Tarefa proposta A =>
Indique se cada afirmação está de acordo com o trecho sobre a privatização da CEEE, respondendo sim ou não e citando literalmente as palavras do trecho que decidem a resposta: (i) A linha de transmissão para o sul do estado foi construída pela CEEE e pela Eletrosul. (ii) A população pôde se manifestar em plebiscito sobre o destino da CEEE. (iii) No litoral, a energia precisa ser disponibilizada para 8 finais de semana no ano.
Tarefa proposta B =>
Segundo o trecho sobre a privatização da CEEE, em quais ramos atuam as empresas que o grupo possui hoje?

A privatização da Companhia Estadual de Energia Elétrica (CEEE), grupo que hoje possui uma empresa operando no ramo de geração e transmissão e outra na distribuição de energia elétrica, tem recebido espaço significativo na imprensa em matérias que normalmente ressaltam as dificuldades financeiras da empresa de distribuição e trazem a visão dos dois últimos governadores de que a privatização é a única solução possível para o problema criado por eles mesmos: a gestão errada da empresa cujas diretorias deixaram de tomar as ações efetivas para vencer a crise.
Para evitar um debate mais aprofundado, o Governo do Estado, utilizando sua maioria na Assembleia Legislativa, retirou da população a possibilidade de manifestação plebiscitária, o que estava garantido na Constituição Estadual, sobre o destino deste patrimônio dos gaúchos que ao longo de décadas viabilizou o desenvolvimento econômico do Estado.
Algumas questões poderiam ser colocadas no debate que antecederia o plebiscito. Sabe-se que o investimento em energia elétrica tem retorno a longo prazo e não deve ser avaliado exclusivamente pelo resultado financeiro da empresa, mas sim pelo desenvolvimento global da comunidade a que se destina pois viabiliza novos negócios. Sem empresas estatais como o Governo levará energia elétrica às regiões mais pobres, para que possam ser gerados emprego e renda aos seus habitantes? Não será o investidor privado que fará, focado no seu lucro imediato. Temos exemplos claros disto. A linha de transmissão para o sul do estado conectando os parques eólicos e viabilizando uma energia de menos impacto ambiental e o desenvolvimento daquela região foi construída pela CEEE e Eletrosul, duas estatais, depois que nenhum investidor privado mostrou interesse nos leilões. Agora depois de construída, sem os riscos da construção, certamente haverá compradores. Podemos citar ainda as vilas com população de baixa renda na região metropolitana e a região do litoral onde são requeridos grandes investimentos para disponibilizar energia para 8 finais de semana no ano, ficando parte da estrutura ociosa no restante do tempo, mas que viabiliza uma intensa atividade econômica. O novo dono privado fará o que hoje a CEEE faz?

Dados de posicionamento dos elementos
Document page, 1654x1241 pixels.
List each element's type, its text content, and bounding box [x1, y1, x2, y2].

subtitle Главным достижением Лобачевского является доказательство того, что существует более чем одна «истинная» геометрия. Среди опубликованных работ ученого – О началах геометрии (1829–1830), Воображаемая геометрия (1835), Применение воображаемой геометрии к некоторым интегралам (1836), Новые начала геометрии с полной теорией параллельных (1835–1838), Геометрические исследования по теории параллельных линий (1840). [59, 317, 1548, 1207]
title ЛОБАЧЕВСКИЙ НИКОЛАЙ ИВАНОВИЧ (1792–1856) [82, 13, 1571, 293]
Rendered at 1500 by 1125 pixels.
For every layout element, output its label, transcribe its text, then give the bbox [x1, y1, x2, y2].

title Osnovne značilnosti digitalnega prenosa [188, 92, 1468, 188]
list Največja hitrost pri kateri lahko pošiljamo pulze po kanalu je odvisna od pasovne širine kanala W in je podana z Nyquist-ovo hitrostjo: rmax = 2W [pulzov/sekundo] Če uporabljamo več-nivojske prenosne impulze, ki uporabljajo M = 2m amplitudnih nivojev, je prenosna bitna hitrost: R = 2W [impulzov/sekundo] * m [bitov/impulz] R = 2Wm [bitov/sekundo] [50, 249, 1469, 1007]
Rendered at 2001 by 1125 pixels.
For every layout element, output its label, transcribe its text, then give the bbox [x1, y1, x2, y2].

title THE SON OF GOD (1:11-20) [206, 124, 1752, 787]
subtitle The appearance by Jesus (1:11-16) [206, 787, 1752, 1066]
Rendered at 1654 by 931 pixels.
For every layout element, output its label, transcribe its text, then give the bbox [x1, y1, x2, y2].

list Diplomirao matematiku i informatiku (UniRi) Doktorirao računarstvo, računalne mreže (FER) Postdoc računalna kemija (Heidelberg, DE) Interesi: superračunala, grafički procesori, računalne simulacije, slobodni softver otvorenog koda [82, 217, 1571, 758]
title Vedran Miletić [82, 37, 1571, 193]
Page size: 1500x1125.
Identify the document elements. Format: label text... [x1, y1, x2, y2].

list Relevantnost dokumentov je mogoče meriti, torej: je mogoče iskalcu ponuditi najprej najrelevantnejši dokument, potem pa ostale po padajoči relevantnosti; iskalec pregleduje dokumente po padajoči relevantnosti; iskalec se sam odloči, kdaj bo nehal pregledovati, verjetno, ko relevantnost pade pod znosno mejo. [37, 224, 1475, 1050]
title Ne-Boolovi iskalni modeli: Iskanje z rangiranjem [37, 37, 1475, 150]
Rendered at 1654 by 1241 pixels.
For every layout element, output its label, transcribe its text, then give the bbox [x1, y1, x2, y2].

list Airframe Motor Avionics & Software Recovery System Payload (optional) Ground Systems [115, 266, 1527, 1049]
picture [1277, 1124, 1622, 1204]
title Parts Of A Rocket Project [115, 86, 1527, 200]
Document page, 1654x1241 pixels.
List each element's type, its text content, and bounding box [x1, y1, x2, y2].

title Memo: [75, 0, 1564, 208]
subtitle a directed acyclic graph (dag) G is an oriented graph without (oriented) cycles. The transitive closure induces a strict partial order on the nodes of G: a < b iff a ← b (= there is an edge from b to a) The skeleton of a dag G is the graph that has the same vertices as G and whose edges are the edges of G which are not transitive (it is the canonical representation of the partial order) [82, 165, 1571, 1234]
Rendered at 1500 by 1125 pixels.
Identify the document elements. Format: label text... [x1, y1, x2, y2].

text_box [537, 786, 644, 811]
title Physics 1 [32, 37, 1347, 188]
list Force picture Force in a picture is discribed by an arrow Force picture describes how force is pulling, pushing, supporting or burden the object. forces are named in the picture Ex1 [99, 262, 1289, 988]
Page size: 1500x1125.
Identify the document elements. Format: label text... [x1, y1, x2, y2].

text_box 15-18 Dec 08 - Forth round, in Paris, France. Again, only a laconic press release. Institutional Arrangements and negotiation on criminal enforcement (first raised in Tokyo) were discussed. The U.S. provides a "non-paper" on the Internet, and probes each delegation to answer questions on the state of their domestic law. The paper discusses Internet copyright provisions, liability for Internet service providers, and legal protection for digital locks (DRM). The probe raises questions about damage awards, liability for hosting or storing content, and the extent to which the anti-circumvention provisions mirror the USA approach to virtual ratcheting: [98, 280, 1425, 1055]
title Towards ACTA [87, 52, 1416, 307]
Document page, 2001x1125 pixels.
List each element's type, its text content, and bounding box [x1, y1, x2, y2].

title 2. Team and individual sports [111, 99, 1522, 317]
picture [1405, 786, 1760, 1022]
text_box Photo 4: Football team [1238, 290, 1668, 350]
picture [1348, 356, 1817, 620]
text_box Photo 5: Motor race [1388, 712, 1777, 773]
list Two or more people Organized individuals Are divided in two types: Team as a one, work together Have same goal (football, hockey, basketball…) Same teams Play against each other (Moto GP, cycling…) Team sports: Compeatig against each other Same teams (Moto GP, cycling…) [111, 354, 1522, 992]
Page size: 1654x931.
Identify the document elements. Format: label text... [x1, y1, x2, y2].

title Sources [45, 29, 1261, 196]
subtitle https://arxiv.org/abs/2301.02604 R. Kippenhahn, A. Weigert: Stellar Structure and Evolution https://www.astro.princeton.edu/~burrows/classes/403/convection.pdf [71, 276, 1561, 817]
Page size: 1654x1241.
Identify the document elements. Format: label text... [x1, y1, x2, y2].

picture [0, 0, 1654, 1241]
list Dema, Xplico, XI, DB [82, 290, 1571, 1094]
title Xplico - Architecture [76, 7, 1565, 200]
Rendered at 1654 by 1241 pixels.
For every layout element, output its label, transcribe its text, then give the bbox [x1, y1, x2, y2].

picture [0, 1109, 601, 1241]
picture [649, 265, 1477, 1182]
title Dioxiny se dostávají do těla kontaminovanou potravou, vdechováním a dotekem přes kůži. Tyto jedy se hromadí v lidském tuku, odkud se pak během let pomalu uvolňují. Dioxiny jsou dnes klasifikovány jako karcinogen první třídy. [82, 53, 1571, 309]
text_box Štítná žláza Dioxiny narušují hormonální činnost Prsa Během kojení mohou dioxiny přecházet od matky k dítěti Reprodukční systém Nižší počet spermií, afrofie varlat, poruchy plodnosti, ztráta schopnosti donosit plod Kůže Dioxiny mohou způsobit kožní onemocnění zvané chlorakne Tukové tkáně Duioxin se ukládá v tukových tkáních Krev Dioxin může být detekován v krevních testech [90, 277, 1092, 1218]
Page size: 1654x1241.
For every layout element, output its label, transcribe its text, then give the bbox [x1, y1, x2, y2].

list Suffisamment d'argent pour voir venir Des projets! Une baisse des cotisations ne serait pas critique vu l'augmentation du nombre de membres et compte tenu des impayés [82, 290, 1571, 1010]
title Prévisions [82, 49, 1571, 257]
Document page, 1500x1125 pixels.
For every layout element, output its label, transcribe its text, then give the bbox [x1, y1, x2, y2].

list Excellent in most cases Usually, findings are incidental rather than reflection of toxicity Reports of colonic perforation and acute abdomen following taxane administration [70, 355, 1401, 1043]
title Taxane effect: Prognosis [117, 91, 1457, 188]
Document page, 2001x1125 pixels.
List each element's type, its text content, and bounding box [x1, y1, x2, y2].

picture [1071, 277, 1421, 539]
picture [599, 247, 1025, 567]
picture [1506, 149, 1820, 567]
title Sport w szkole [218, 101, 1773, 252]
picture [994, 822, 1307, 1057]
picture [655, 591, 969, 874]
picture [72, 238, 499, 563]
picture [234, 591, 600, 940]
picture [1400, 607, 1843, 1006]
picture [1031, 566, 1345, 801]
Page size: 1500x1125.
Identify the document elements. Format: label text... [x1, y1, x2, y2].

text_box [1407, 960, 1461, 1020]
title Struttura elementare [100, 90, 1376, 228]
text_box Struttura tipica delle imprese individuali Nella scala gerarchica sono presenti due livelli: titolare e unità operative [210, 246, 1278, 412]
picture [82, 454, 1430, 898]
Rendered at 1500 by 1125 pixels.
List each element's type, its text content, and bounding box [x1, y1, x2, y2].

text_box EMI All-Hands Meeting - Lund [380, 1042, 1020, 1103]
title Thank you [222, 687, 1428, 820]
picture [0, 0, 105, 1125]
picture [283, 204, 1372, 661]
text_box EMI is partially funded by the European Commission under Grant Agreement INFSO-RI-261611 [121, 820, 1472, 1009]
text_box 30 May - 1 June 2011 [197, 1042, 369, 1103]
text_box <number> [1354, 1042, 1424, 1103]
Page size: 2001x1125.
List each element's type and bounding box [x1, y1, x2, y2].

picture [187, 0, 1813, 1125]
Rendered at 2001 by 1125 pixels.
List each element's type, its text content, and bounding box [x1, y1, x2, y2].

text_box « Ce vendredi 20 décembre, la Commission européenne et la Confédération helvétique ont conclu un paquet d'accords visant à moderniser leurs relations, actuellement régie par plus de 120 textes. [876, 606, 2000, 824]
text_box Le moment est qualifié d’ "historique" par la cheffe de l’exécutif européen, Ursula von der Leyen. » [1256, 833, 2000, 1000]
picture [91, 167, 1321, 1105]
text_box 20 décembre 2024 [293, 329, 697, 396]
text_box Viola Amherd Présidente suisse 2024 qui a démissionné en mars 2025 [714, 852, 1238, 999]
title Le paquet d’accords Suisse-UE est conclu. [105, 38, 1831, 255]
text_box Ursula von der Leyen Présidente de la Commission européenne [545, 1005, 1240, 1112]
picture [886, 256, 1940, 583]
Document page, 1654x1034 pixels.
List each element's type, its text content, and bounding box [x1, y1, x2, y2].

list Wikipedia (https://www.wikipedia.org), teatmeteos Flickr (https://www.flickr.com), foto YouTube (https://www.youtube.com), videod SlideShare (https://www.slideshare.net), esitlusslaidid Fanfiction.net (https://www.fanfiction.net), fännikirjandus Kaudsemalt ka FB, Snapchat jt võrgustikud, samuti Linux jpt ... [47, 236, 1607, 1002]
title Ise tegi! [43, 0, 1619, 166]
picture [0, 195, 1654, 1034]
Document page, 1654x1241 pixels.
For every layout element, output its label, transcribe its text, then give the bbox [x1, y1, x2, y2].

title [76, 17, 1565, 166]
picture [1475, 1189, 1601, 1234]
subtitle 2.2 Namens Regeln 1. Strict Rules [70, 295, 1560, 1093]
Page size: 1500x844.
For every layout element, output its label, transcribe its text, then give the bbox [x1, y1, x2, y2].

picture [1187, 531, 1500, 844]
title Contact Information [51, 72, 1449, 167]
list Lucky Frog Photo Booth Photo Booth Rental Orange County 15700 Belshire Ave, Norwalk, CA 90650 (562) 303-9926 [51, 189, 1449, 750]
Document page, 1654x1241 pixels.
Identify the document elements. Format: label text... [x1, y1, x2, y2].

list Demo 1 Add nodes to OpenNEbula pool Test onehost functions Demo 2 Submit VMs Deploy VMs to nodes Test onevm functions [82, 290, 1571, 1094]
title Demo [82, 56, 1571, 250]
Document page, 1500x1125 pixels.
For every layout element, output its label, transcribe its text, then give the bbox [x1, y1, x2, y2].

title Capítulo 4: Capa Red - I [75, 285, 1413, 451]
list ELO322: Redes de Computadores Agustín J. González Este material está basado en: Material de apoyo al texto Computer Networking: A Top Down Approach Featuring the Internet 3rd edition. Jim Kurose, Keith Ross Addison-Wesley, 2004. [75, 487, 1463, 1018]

Solução redigida A =>
(i) Sim: "foi construída pela CEEE e Eletrosul, duas estatais".
(ii) Não: "retirou da população a possibilidade de manifestação plebiscitária".
(iii) Sim: "disponibilizar energia para 8 finais de semana no ano".

Solução redigida B =>
Uma empresa atua em geração e transmissão, e a outra na distribuição de energia elétrica.